- **Given instruction**
Quote every line of the items below without changing a single word or character.

╭─ Supplied material

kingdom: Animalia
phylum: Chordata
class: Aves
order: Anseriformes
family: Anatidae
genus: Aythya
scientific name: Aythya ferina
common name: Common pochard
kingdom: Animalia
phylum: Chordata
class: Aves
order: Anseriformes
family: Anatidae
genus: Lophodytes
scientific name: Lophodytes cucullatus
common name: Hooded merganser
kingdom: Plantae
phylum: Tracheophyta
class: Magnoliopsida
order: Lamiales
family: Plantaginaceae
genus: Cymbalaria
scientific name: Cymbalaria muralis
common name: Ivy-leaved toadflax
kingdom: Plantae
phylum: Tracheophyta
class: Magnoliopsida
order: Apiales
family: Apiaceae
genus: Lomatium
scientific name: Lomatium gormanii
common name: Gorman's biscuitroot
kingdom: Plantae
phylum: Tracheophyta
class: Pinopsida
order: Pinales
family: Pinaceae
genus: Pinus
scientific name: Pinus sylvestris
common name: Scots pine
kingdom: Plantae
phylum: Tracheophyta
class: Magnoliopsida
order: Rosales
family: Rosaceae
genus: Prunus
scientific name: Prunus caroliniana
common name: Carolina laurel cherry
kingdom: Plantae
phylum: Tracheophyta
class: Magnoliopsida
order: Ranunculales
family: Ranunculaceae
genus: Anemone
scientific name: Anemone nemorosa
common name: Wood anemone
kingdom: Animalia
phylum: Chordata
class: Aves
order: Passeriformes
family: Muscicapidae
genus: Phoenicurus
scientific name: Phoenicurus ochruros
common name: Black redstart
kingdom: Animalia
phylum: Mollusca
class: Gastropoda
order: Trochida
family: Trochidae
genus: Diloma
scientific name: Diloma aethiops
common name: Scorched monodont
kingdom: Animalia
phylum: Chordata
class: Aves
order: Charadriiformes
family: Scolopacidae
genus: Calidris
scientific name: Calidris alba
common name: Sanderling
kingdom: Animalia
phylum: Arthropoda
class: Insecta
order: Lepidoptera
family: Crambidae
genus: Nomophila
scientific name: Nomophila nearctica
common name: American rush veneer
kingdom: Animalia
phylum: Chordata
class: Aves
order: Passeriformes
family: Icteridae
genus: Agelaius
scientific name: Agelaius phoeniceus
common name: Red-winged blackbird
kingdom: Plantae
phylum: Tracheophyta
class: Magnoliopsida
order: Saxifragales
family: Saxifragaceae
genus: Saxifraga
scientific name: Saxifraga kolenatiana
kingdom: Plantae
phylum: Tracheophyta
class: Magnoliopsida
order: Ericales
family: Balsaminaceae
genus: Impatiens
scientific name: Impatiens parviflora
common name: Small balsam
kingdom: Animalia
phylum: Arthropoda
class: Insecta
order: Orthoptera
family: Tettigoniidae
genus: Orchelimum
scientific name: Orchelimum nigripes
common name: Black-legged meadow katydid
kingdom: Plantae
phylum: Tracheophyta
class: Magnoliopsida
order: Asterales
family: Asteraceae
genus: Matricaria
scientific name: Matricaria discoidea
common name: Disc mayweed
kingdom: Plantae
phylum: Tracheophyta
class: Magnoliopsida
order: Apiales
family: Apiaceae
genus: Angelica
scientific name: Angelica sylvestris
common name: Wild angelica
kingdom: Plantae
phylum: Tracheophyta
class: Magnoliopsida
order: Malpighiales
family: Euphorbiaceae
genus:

╰─

- **Output of the exercise**
kingdom: Animalia
phylum: Chordata
class: Aves
order: Anseriformes
family: Anatidae
genus: Aythya
scientific name: Aythya ferina
common name: Common pochard
kingdom: Animalia
phylum: Chordata
class: Aves
order: Anseriformes
family: Anatidae
genus: Lophodytes
scientific name: Lophodytes cucullatus
common name: Hooded merganser
kingdom: Plantae
phylum: Tracheophyta
class: Magnoliopsida
order: Lamiales
family: Plantaginaceae
genus: Cymbalaria
scientific name: Cymbalaria muralis
common name: Ivy-leaved toadflax
kingdom: Plantae
phylum: Tracheophyta
class: Magnoliopsida
order: Apiales
family: Apiaceae
genus: Lomatium
scientific name: Lomatium gormanii
common name: Gorman's biscuitroot
kingdom: Plantae
phylum: Tracheophyta
class: Pinopsida
order: Pinales
family: Pinaceae
genus: Pinus
scientific name: Pinus sylvestris
common name: Scots pine
kingdom: Plantae
phylum: Tracheophyta
class: Magnoliopsida
order: Rosales
family: Rosaceae
genus: Prunus
scientific name: Prunus caroliniana
common name: Carolina laurel cherry
kingdom: Plantae
phylum: Tracheophyta
class: Magnoliopsida
order: Ranunculales
family: Ranunculaceae
genus: Anemone
scientific name: Anemone nemorosa
common name: Wood anemone
kingdom: Animalia
phylum: Chordata
class: Aves
order: Passeriformes
family: Muscicapidae
genus: Phoenicurus
scientific name: Phoenicurus ochruros
common name: Black redstart
kingdom: Animalia
phylum: Mollusca
class: Gastropoda
order: Trochida
family: Trochidae
genus: Diloma
scientific name: Diloma aethiops
common name: Scorched monodont
kingdom: Animalia
phylum: Chordata
class: Aves
order: Charadriiformes
family: Scolopacidae
genus: Calidris
scientific name: Calidris alba
common name: Sanderling
kingdom: Animalia
phylum: Arthropoda
class: Insecta
order: Lepidoptera
family: Crambidae
genus: Nomophila
scientific name: Nomophila nearctica
common name: American rush veneer
kingdom: Animalia
phylum: Chordata
class: Aves
order: Passeriformes
family: Icteridae
genus: Agelaius
scientific name: Agelaius phoeniceus
common name: Red-winged blackbird
kingdom: Plantae
phylum: Tracheophyta
class: Magnoliopsida
order: Saxifragales
family: Saxifragaceae
genus: Saxifraga
scientific name: Saxifraga kolenatiana
kingdom: Plantae
phylum: Tracheophyta
class: Magnoliopsida
order: Ericales
family: Balsaminaceae
genus: Impatiens
scientific name: Impatiens parviflora
common name: Small balsam
kingdom: Animalia
phylum: Arthropoda
class: Insecta
order: Orthoptera
family: Tettigoniidae
genus: Orchelimum
scientific name: Orchelimum nigripes
common name: Black-legged meadow katydid
kingdom: Plantae
phylum: Tracheophyta
class: Magnoliopsida
order: Asterales
family: Asteraceae
genus: Matricaria
scientific name: Matricaria discoidea
common name: Disc mayweed
kingdom: Plantae
phylum: Tracheophyta
class: Magnoliopsida
order: Apiales
family: Apiaceae
genus: Angelica
scientific name: Angelica sylvestris
common name: Wild angelica
kingdom: Plantae
phylum: Tracheophyta
class: Magnoliopsida
order: Malpighiales
family: Euphorbiaceae
genus:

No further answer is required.